[[ Passage provided open ]]

Comparative analysis with existing work

The research work yielded good results in terms of various statistical matrices for prediction of T2DM using machine learning techniques. The existing systems have used only clinical/pathological datasets for the study, however, it has been found that using lifestyle parameters can yield much better results. The comparative analysis of other studies with different lifestyle datasets can be made in terms of the statistical matrices like accuracy, confusion matrix, AUC, ROC curve, etc. as these are common for both classes. The existing systems have also followed the same methodology based on a machine learning paradigm for prediction of the type 2 diabetes mellitus disease. Comparative analysis of related works towards type 2 diabetes mellitus prediction using machine learning techniques is shown in Table 5.

Table 5.

The Comparison with existing systems

Authors	Technique used	Dataset	Analysis
[8]	CART (Classification and Regression Trees)	Collected dataset through questionnaire	75% for CART
[40]	SVM, RF and LR	Demographic web based questionnaire	80.17% for SVM
[41]	LR, GBC, LDA, ABC, ETC, NB, Bagging, RF, DT,SVC, Perceptron and KNN	Collected dataset from hospital	96 % for LR
[23]	LR, KNN, SVM, NB, DT, RF	Offline and online questionnaire	94.10% for RF
[20]	LR, LDA, KNN, DT, NB, SVM, RFC and ANN	Noakhali Medical College Bangladesh	94.07% for ANN
[42]	LR, SVM, KNN, RF, NB, GB	Murtala Mohammed Specialist Hospital, Kano	88.76% for RF
Our Proposed Study	KNN, LR, SVM, NB, DT, RF and GB	Lifestyle dataset from geographical regions	96.90% for GB

Receiver operating characteristic curve

The ROC curve shown in Fig. 14 is the graphical representation that is used to diagnose the ability of True Positive Rate (TPR) vs False Positive Rate (FPR) of the different machine learning algorithms. The receiver Operating Curve is a probability curve and the Area Under Curve (AUC) is used to measure the degree of separability between the classes. The ROC curve shows the results for different classification models in distinguishing whether a patient is having diabetes or not. The classifiers like GB, NB, SVM and DT show better than other classifiers results in terms of ROC and AUC for prediction of T2DM disease. The x-axis represents the false positive rate and y-axis denotes true positive rate.

Fig. 14.

[[ Passage provided closed ]]

§ Tasks:
• A. Answer these questions from the diabetes prediction passage:
(i) Which technique gave the top result of 96.90% in the proposed study?
(ii) What does the x-axis of the ROC curve represent?
(iii) What top result is listed for the study that used data from Murtala Mohammed Specialist Hospital, Kano?
• B. Say whether each statement agrees with the diabetes prediction passage, and quote the words that decide it.
(i) The existing systems used only clinical or pathological datasets.
(ii) The study cited as [40] reported 80.17% for RF.
(iii) AUC measures the degree of separability between the classes.
• C. Carry on the diabetes prediction passage from the point where it stops.
The rows have nothing to do with the diabetes prediction passage.

[[ Given entries open ]]

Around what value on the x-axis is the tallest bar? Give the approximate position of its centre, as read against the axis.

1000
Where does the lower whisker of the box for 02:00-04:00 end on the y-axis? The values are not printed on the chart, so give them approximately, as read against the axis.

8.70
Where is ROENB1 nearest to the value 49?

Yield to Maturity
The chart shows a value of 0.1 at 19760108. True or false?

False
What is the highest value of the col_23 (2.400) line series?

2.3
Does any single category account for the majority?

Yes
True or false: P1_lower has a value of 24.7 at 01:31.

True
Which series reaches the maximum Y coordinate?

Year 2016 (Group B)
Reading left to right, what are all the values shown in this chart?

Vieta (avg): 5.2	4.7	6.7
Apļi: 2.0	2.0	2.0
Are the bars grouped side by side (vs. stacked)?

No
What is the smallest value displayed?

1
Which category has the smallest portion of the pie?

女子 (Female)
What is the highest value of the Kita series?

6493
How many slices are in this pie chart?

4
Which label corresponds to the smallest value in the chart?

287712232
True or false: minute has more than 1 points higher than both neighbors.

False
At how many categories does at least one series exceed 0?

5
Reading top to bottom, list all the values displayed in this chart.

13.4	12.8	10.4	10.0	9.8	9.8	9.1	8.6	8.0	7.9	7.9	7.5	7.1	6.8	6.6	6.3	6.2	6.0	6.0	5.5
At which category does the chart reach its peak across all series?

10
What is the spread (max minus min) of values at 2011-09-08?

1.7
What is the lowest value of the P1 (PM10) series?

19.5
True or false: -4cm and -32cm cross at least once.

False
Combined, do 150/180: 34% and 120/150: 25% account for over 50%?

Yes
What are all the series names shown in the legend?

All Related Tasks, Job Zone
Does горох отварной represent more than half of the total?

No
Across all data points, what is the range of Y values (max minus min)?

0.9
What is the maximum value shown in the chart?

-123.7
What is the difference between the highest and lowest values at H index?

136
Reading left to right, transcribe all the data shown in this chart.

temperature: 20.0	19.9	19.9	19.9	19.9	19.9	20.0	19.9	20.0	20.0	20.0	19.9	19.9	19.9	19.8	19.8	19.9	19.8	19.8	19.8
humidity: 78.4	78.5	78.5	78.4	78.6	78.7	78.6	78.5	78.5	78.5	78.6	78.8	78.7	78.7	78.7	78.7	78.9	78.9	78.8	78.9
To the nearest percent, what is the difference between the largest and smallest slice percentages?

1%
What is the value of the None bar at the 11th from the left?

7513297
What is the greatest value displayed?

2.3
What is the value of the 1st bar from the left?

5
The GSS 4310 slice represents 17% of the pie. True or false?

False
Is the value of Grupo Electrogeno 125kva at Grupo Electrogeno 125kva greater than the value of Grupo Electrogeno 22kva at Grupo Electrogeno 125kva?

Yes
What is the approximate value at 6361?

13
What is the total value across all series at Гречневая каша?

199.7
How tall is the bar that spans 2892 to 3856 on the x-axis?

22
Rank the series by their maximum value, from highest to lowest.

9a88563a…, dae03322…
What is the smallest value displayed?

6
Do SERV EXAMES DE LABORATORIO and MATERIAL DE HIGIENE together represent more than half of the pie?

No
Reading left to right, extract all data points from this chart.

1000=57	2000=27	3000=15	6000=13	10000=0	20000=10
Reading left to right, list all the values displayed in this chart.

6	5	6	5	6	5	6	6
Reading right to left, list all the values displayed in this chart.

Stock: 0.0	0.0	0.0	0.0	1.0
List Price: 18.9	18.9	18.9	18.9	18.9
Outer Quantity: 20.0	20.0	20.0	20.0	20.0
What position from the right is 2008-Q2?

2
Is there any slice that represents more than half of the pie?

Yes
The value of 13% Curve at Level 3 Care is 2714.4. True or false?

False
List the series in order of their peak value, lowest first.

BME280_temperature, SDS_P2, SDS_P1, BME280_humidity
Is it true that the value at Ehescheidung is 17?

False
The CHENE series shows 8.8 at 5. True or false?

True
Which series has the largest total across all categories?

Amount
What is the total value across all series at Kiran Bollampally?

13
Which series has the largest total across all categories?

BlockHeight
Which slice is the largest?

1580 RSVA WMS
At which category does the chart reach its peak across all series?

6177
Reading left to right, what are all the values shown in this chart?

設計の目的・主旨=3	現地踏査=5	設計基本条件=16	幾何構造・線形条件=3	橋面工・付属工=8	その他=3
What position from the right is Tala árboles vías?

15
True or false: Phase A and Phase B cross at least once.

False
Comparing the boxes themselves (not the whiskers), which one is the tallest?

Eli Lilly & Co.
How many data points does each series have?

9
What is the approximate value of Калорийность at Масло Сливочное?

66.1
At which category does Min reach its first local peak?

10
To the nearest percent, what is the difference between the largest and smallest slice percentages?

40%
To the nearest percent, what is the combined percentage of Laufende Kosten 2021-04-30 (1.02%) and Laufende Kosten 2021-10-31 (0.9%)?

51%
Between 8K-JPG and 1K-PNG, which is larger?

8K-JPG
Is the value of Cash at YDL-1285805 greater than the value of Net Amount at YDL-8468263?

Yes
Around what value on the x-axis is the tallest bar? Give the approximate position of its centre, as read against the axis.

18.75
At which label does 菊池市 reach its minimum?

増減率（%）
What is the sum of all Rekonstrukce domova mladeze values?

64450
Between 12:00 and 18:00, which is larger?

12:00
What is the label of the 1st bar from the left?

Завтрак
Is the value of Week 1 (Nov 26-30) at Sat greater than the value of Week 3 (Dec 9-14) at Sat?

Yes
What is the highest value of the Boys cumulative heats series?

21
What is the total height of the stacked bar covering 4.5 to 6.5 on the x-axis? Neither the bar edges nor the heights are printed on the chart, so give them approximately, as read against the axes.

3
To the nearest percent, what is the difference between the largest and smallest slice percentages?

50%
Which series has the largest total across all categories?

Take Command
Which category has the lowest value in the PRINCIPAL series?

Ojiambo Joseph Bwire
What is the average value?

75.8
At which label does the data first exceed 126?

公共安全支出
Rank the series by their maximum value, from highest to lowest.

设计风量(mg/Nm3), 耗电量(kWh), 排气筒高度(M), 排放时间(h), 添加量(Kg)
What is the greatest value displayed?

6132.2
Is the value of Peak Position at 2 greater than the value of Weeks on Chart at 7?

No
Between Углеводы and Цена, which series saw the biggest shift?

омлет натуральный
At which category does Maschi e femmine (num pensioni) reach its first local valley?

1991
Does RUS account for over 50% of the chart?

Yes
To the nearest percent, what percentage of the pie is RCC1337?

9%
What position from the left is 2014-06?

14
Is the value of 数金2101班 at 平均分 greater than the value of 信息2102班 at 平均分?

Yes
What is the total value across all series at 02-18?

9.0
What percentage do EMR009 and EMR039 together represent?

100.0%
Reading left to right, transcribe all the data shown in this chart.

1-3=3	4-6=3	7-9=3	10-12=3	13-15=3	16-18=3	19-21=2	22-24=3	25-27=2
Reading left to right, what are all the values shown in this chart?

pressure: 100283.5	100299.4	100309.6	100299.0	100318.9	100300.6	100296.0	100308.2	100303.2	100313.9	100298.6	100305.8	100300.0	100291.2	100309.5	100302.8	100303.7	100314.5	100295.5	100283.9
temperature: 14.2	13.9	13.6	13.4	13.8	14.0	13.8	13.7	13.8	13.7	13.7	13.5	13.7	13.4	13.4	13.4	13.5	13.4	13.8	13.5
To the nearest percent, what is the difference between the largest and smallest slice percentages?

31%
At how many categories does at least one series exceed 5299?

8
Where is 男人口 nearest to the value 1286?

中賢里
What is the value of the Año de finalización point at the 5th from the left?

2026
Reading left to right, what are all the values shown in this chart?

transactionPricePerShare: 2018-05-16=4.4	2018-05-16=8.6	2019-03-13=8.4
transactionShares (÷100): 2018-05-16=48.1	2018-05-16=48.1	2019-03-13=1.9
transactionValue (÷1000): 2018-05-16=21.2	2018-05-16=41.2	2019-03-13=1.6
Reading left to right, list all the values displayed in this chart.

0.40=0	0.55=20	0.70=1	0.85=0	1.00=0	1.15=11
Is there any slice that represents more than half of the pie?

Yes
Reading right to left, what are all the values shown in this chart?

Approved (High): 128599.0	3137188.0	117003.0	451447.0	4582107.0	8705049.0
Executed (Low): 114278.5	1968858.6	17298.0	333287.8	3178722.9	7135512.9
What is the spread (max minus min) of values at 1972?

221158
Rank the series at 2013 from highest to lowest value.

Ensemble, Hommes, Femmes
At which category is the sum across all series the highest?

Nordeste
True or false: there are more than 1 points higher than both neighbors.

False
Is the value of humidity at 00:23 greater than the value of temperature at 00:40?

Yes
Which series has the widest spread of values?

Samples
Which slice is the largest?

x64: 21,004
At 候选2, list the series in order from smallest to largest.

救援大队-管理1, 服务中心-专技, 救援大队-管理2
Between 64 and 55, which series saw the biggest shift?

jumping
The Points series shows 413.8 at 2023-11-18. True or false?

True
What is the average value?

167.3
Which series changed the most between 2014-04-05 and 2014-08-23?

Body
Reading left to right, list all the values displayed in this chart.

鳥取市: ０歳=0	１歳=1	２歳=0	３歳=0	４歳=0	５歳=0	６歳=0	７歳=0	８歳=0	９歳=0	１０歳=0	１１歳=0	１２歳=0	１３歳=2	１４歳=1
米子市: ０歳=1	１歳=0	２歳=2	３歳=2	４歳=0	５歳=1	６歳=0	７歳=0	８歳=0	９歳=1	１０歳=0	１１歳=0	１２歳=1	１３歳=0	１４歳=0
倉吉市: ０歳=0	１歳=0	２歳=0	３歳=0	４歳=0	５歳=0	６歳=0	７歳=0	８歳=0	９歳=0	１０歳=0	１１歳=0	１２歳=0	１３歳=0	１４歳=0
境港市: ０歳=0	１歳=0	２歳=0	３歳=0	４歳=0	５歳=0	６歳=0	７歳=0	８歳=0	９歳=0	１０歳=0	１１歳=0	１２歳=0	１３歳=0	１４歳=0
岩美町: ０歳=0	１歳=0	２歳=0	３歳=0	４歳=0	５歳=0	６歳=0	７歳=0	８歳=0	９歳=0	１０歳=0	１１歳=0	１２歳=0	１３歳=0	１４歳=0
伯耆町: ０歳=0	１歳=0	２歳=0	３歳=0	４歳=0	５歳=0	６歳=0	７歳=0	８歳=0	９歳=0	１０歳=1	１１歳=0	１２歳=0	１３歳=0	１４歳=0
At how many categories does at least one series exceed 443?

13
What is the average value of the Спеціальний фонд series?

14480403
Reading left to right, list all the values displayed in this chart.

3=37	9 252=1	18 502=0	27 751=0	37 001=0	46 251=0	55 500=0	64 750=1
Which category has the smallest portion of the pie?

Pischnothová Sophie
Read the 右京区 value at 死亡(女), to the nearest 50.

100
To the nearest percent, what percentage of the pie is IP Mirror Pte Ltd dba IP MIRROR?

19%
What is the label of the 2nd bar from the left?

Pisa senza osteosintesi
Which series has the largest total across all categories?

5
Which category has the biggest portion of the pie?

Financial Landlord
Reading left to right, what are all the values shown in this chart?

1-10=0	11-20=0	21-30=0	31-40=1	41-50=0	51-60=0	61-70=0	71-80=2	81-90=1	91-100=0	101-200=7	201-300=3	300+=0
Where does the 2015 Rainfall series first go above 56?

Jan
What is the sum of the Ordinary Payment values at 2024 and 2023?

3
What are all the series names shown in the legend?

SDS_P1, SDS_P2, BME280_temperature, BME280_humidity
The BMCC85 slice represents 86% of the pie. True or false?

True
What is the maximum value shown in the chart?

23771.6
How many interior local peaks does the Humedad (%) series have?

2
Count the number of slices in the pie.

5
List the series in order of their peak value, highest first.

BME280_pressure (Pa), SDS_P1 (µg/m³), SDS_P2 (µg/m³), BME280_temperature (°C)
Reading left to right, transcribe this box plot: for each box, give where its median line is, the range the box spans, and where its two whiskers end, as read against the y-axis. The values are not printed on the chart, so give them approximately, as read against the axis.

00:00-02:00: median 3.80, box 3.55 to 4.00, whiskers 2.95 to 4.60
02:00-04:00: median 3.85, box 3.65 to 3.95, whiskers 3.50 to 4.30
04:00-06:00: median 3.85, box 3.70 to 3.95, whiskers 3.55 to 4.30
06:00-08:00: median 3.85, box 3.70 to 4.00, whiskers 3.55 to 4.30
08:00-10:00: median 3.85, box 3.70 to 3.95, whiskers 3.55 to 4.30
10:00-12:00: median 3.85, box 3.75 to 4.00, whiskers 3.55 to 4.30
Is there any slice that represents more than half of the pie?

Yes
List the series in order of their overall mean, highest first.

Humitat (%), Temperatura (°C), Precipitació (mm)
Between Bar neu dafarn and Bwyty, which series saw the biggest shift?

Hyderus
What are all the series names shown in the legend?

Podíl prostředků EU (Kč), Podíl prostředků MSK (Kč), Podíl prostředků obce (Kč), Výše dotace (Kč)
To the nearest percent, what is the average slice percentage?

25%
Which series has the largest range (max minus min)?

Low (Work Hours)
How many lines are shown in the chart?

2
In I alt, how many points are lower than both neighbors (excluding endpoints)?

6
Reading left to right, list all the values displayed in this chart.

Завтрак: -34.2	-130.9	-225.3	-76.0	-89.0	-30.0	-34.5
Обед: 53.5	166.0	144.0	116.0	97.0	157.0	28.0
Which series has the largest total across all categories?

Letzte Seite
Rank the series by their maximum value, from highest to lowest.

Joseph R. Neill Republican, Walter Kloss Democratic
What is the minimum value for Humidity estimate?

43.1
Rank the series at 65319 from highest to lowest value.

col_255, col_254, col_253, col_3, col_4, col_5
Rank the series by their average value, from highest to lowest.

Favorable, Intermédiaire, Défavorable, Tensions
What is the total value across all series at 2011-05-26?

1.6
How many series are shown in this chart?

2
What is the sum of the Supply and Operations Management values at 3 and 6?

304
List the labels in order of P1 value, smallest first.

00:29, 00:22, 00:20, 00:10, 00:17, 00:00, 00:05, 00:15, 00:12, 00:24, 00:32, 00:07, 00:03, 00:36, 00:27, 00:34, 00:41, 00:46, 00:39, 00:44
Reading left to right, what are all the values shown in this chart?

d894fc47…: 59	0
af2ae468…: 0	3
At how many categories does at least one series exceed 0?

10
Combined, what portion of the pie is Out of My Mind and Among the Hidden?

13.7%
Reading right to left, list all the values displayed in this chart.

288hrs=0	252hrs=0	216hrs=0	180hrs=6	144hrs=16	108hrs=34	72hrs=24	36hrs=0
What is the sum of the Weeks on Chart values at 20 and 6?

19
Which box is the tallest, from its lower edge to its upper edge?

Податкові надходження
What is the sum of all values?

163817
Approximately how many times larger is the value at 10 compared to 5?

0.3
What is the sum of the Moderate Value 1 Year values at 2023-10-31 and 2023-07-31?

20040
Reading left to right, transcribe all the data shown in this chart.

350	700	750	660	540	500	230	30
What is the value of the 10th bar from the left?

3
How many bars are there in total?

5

[[ Given entries closed ]]

§ Replies:
• A.
(i) GB
(ii) The false positive rate
(iii) 88.76% for RF

• B.
(i) Yes: "The existing systems have used only clinical/pathological datasets for the study"
(ii) No: "80.17% for SVM"
(iii) Yes: "the Area Under Curve (AUC) is used to measure the degree of separability between the classes"

• C.
ROC of classification techniques for T2DM

Conclusion and future scope

As far as current medical diagnosis and prognosis is concerned, it has been found that there is a radical increase in the rate of people suffering from all types of diabetes. There is a lack of medical facilities to cope up with unnecessary testing, treatment and readmission in hospitals globally. So for the better prediction of T2DM, an intelligent expert system that exploits machine learning techniques for providing better results through statistical measures has been proposed. In the proposed model, outliers and corrupted/noisy data have been removed and the missing values are being filled by standardization at the pre-processing stage. Then data wrangling has been done along with data standardization and K-fold cross-validation. Different classifiers like K-Nearest Neighbour (KNN), Linear Regression (LR), Support Vector Classifier (SVM), Naive Bayes (NB), Decision Tree (DT), Random Forest (RF) and Gradient Boosting (GB) were employed for model building. The experimental study shows that the accuracy of Gradient Boosting is 97.24% for training results and 96.90% for testing results which is the highest among all other classifiers. The GB model outperformed other classifiers in terms of other statistical measures like precision, recall, specificity, f1-score, etc. To extend the current study, these algorithms shall be used for different, large and real-time datasets to establish the efficacy of the proposed system. A complete package in the form of product can be developed for real-time predictions which uses knowledge generated by the system proposed at runtime. In consultation with the specialists of the domain biological contributing parameters can be incorporated if required for better results.

Declaration

Conflict of Interest Statement

On behalf of all authors, the corresponding author states that there is no conflict of interest.